▶ TASK DESCRIPTION: Every line of the material is to be transcribed verbatim, with images omitted.

▶ DATA BELOW:

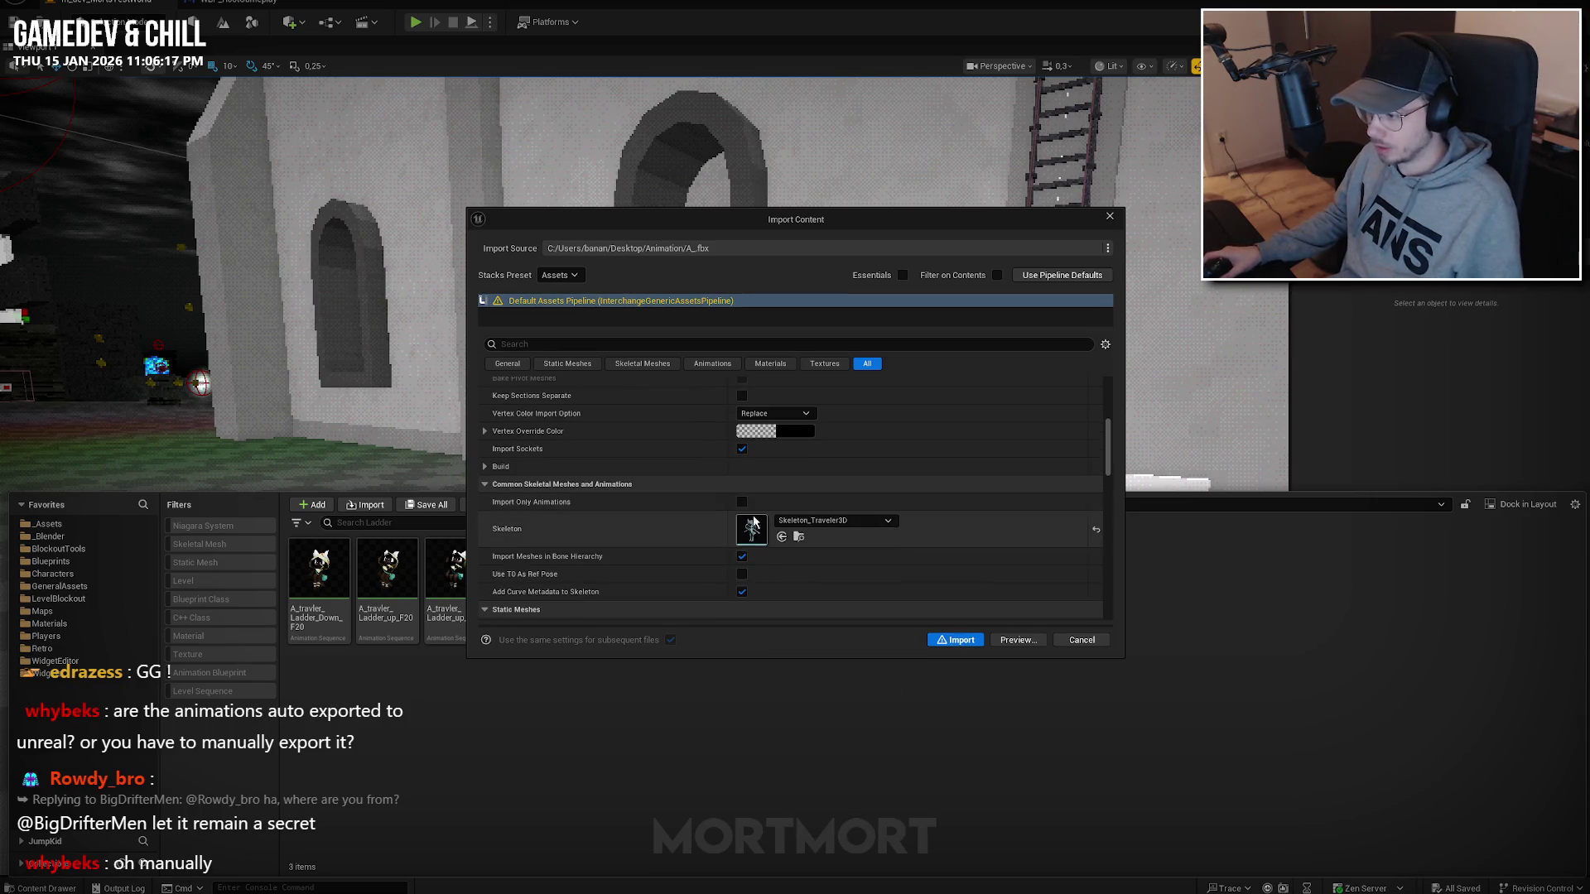
left_click(957, 642)
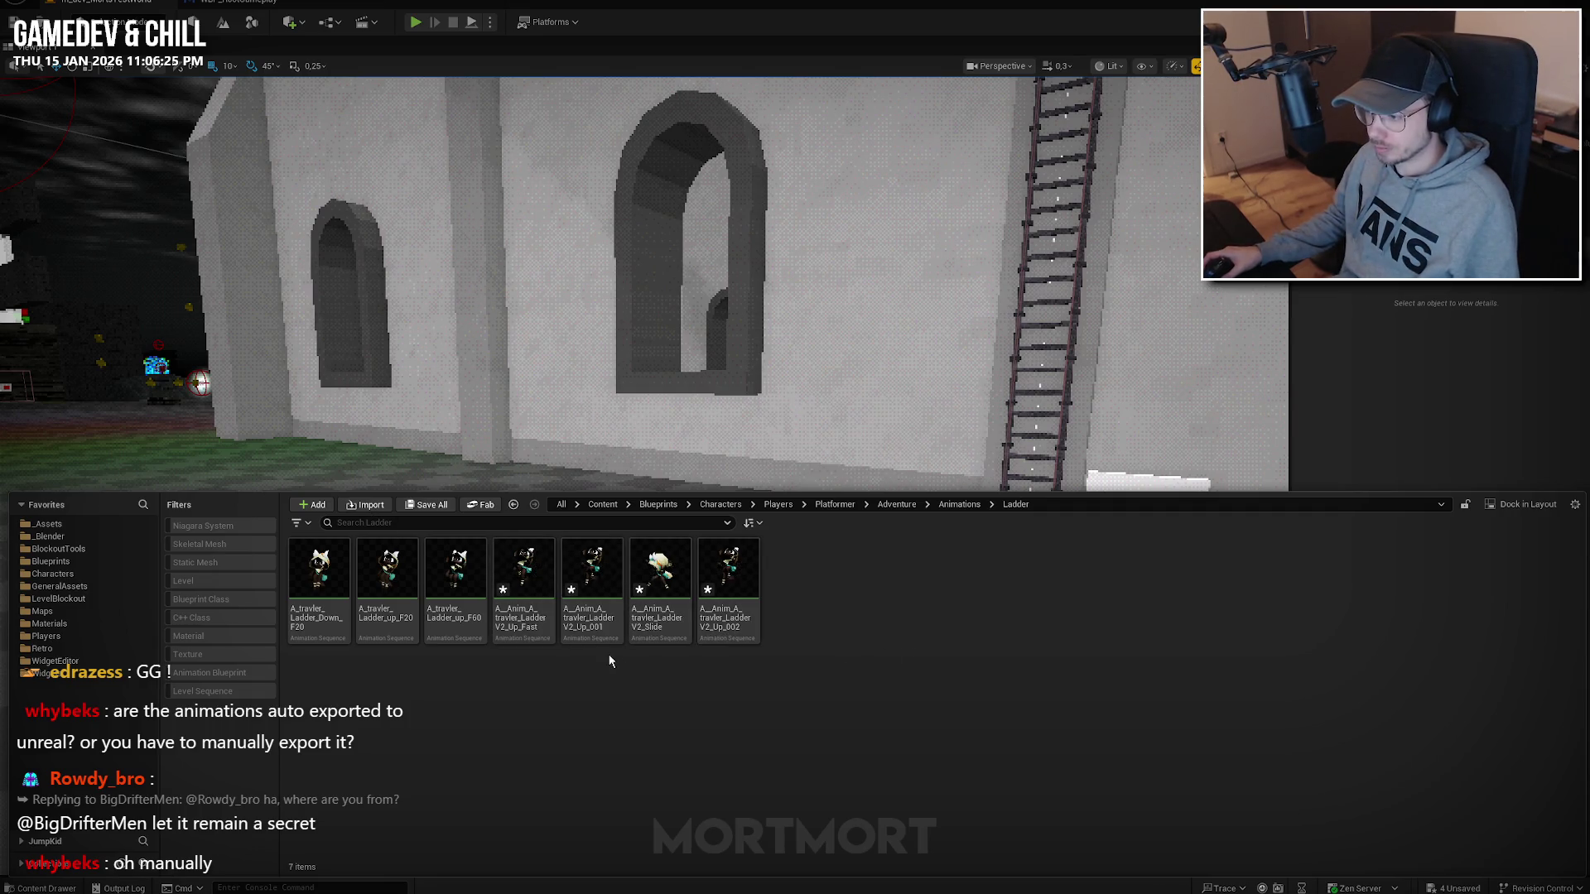
Rename the fast climb and slide animations to A_travler_LadderV2_Up_Fast and A_travler_LadderV2_Slide.
left_click(523, 570)
key("F2")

▶ RESULT BELOW:
left_click(957, 642)
Rename the fast climb and slide animations to A_travler_LadderV2_Up_Fast and A_travler_LadderV2_Slide.
left_click(523, 570)
key("F2")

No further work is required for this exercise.